**TASK DATA:**
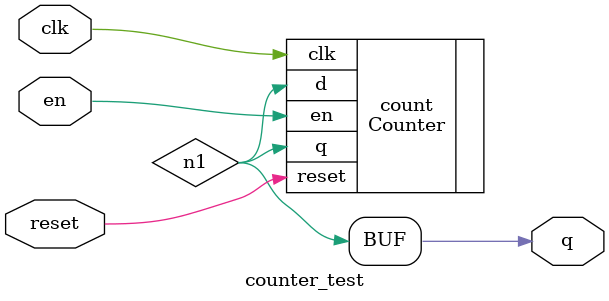
<source format=sv>
module counter_test(input logic clk, reset, en,
						  output logic q);
						  
						  logic n1;
			
				Counter count(.clk(clk), .reset(reset), .en(en), .q(n1), .d(n1));
				assign q = n1;
endmodule
</source>
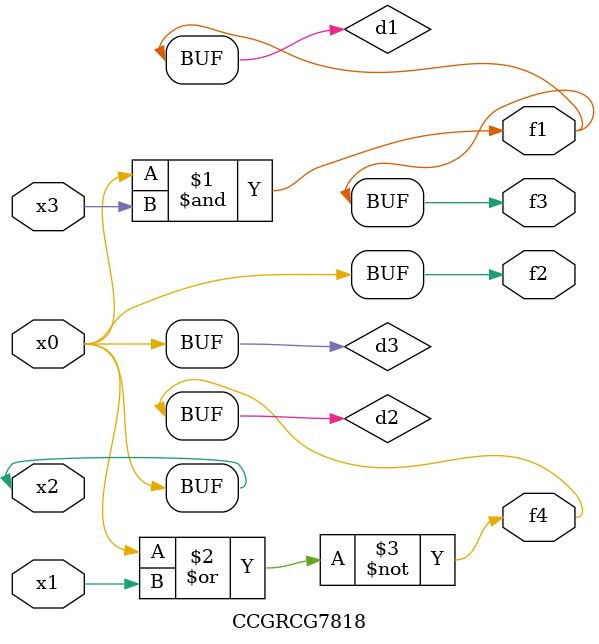
<source format=v>
module CCGRCG7818(
	input x0, x1, x2, x3,
	output f1, f2, f3, f4
);

	wire d1, d2, d3;

	and (d1, x2, x3);
	nor (d2, x0, x1);
	buf (d3, x0, x2);
	assign f1 = d1;
	assign f2 = d3;
	assign f3 = d1;
	assign f4 = d2;
endmodule

</source>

**TASK TO COMPLETE:**
The lines to reproduce run from the line containing "nor (d2, x0, x1);" to the end of the listing; write them out exactly and add nothing.

**TASK OUTPUT:**
	nor (d2, x0, x1);
	buf (d3, x0, x2);
	assign f1 = d1;
	assign f2 = d3;
	assign f3 = d1;
	assign f4 = d2;
endmodule

</source>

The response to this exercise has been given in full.